[TASK OBJECTIVE] Write out every line of text in the records below as one numbered list, leaving out any blank lines.

╭─ DATASET CONTENT

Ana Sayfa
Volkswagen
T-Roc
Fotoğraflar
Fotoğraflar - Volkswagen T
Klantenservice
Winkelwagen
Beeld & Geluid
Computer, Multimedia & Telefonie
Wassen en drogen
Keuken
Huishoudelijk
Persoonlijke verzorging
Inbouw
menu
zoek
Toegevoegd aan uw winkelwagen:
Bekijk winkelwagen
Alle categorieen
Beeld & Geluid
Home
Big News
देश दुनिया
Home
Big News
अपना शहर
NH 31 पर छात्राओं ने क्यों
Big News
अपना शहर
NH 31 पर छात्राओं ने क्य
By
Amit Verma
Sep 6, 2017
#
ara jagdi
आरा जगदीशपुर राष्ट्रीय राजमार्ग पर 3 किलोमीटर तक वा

╰─

[PROBLEM SOLUTION]
1. Ana Sayfa
2. Volkswagen
3. T-Roc
4. Fotoğraflar
5. Fotoğraflar - Volkswagen T
6. Klantenservice
7. Winkelwagen
8. Beeld & Geluid
9. Computer, Multimedia & Telefonie
10. Wassen en drogen
11. Keuken
12. Huishoudelijk
13. Persoonlijke verzorging
14. Inbouw
15. menu
16. zoek
17. Toegevoegd aan uw winkelwagen:
18. Bekijk winkelwagen
19. Alle categorieen
20. Beeld & Geluid
21. Home
22. Big News
23. देश दुनिया
24. Home
25. Big News
26. अपना शहर
27. NH 31 पर छात्राओं ने क्यों
28. Big News
29. अपना शहर
30. NH 31 पर छात्राओं ने क्य
31. By
32. Amit Verma
33. Sep 6, 2017
34. #
35. ara jagdi
36. आरा जगदीशपुर राष्ट्रीय राजमार्ग पर 3 किलोमीटर तक वा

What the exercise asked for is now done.